- Je vous ai fait comme vous êtes, citoyen Premier consul, répond Isabey.

Il n'aime pas ces cérémonies auxquelles, durant plusieurs jours, il doit se prêter. Elles sont nécessaires mais elles l'épuisent. Il faut inaugurer un quai Desaix, traverser le Champ-de-Mars et l'esplanade des Tuileries dans la chaleur du 14 juillet, avec la foule qui rompt les barrières, envahit les Invalides et l'acclame.

Heureusement, il y a ce moment d'enchantement et de promesse, quand il voit Giuseppina Grassini s'avancer dans la nef du Temple de Mars, l'église des Invalides. Elle chante sous les drapeaux pris à l'ennemi. Sa voix annonce les plaisirs de la nuit, quand elle se présentera, comme il en est convenu, à la petite porte de l'appartement d'entresol, et qu Roustam lui ouvrira, la guidera vers la chambre. Moment de paix.

Mais, d'ici là, il faut assister au banquet de cent couverts qui se tient aux Tuileries.

Avec impatience, Napoléon guette l'instant des toasts. Le président du Tribunat lève son verre « à la philosophie et à la liberté civile ! » Napoléon lance d'une voix forte, avant qu'il soit assis : « Au 14 juillet ! Au peuple français, notre souverain à tous ! »

On l'applaudit à tout rompre, alors qu'il quitte la salle.

Giuseppina Grassini l'attend déjà, il en est sûr.

Que savent-ils de moi, alors que je connais tout d'eux, que je sais qu'ils auraient applaudi quoi que j'aie dit ?

Le lendemain matin, comme chaque jour, il écoute les consuls, les membres du Conseil d'État ou bien ceux d'une commission qu'il a créée pour rédiger un code civil.

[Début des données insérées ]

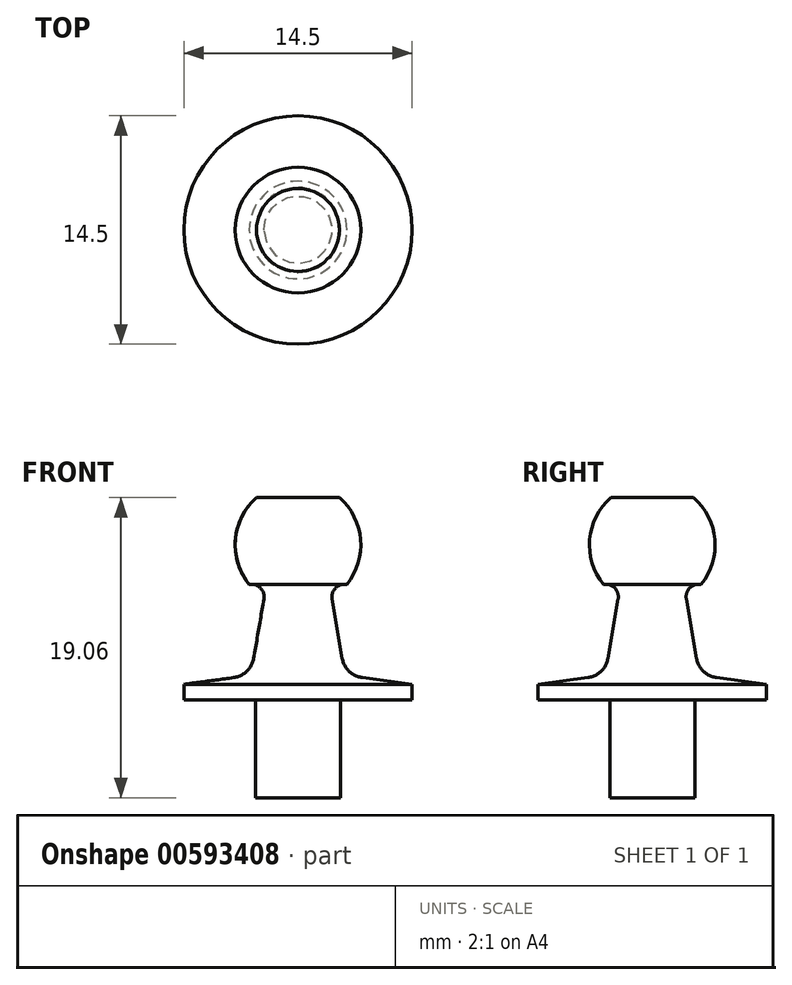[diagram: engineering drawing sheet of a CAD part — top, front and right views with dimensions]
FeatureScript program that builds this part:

Mais la colère le gagne souvent.

Que comprennent-ils des nécessités du pays ? L'avidité dicte souvent leur raisonnement.

Bien sûr, il accepte le désir d'hommes - et ses propres frères ! - soucieux de s'enrichir. Bourrienne lui-même, qu'il voit à chaque heure tous les jours, ne pense qu'à cela. Il y a aussi les courtisans, ceux qui rêvent d'un mariage avec Hortense de Beauharnais. Duroc et Bourrienne l'ont espéré. Mais cela le choque.